O corpo está apertado por uma camisa em tecido tipo tela com símbolo da bandeira do Brasil e por uma minissaia curtíssima, em jeans desgastado. A meia arrastão revela uma coxa rija, forte e bem torneada. Equilibrada numa bota de couro preta e cintilante, com 15 centímetros de altura, Thânya Tulmuto está chocante. A peruca negra, de fios de náilon, cheia de adereços coloridos, tem aspecto falso no melhor do estilo trash. O batom, em tom vermelho cintilante, é retocado várias vezes durante a transformação. O resto da maquiagem é pesadíssimo, com sombras nos tons verde, azul, vermelho, branco, preto e amarelo fosforescente (importada da Alemanha); o rosto cheio de pancake é como um reboco que deixa a pintura intacta e perfeita a noite inteira. O ritual que faz nascer a drag queen chega ao fim, depois de duas horas de preparação no banheiro da boate Metrópole, reduto GLBTS (gays, lésbicas, bissexuais, transexuais e simpatizantes), no bairro da Boa Vista.
A artista Thânya Tulmuto - na verdade Rafael Silva, 23 anos - nasceu no dia primeiro de outubro de 2004, há um ano e sete meses. Quem vê o rapaz calmo, de gestos delicados e fala mansa não consegue imaginar o furacão que sai do banheiro depois da longa transformação. A personagem surgiu por causa de uma brincadeira de outra drag queen, Nadarc Fashion Camaleoa, que o chamou para fazer a propaganda eleitoral do então candidato a prefeito Cadoca. “Eu e meu primo, também costumávamos nos montar para ter acesso à boate Metrópole de graça. Quando a gente entrava lá, trocava de roupa e curtia a noite. Essa minha segunda personalidade surgiu de forma espontânea, e continua no pedaço, até hoje, trabalhando”, afirma.

- **OBJETIVOS**
1 - Traduza para o inglês esta frase do texto sobre Thânya Tulmuto: "A meia arrastão revela uma coxa rija, forte e bem torneada."
2 - Prossiga com o texto sobre Thânya Tulmuto a partir da última frase apresentada.

- **LINHAS DO CONJUNTO**
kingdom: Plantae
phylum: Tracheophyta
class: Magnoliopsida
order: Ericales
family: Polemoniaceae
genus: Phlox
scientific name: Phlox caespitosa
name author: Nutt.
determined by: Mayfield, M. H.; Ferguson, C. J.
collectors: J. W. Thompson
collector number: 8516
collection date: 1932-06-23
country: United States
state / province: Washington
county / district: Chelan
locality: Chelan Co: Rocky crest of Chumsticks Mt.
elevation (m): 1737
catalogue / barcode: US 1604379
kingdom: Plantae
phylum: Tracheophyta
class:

- **RESULTADOS POR TAREFA**
1 - The fishnet stocking reveals a firm, strong, shapely thigh.

2 -
Rafael sempre teve uma vida sacrificada. Ele veio de Petrolina para o Recife e trabalha desde os nove anos de idade. “Eu comecei ajudando no bar da minha mãe, depois fiz serviços num lava-jato e já vendi até pamonha na rua. Hoje, eu administro uma loja de informática e sou designer gráfico”, diz.
O menino tímido, gentil, tranqüilo e caseiro é a antítese de Thânya, definida por ele como “uma explosão, cujo resíduo fica no ar e não pára; um luxo só”. Rafael, durante toda entrevista se referiu a personagem como sendo outra pessoa, não concebendo eles como um só e afirmando que existem dois egos paralelos que não se cruzam. A drag queen é uma catarse, para liberação de loucuras e superação da timidez. “Ela é muito diferente de mim, quando assume o ponto eu vou para bolsa, é o momento dela; é meio esquizofrênico” , diz. A criação de outra persona através da maquiagem, roupa e peruca também funciona para vivência da feminilidade. “Eu aproveito para desmunhecar bem muito a mão, para soltar a voz e a mulher que tem dentro de mim”, completa.
Rafael afirma que idealizou a personagem sozinho e que a adapta de acordo com o local onde se apresenta. “Faço um tipo lerdo, bobinho, inocente e infantil quando me apresento nos shoppings ou na rua; as crianças adoram. Eu já levo chocolate e uma bolinha pensando nisso”, explica. Segundo ele, a drag queen não tinha nome nos primeiros 15 dias de existência, depois foi batizada por seu primo de Thânya Tulmuto, com grafia errada de propósito para marcar, e se tornou um grande sucesso.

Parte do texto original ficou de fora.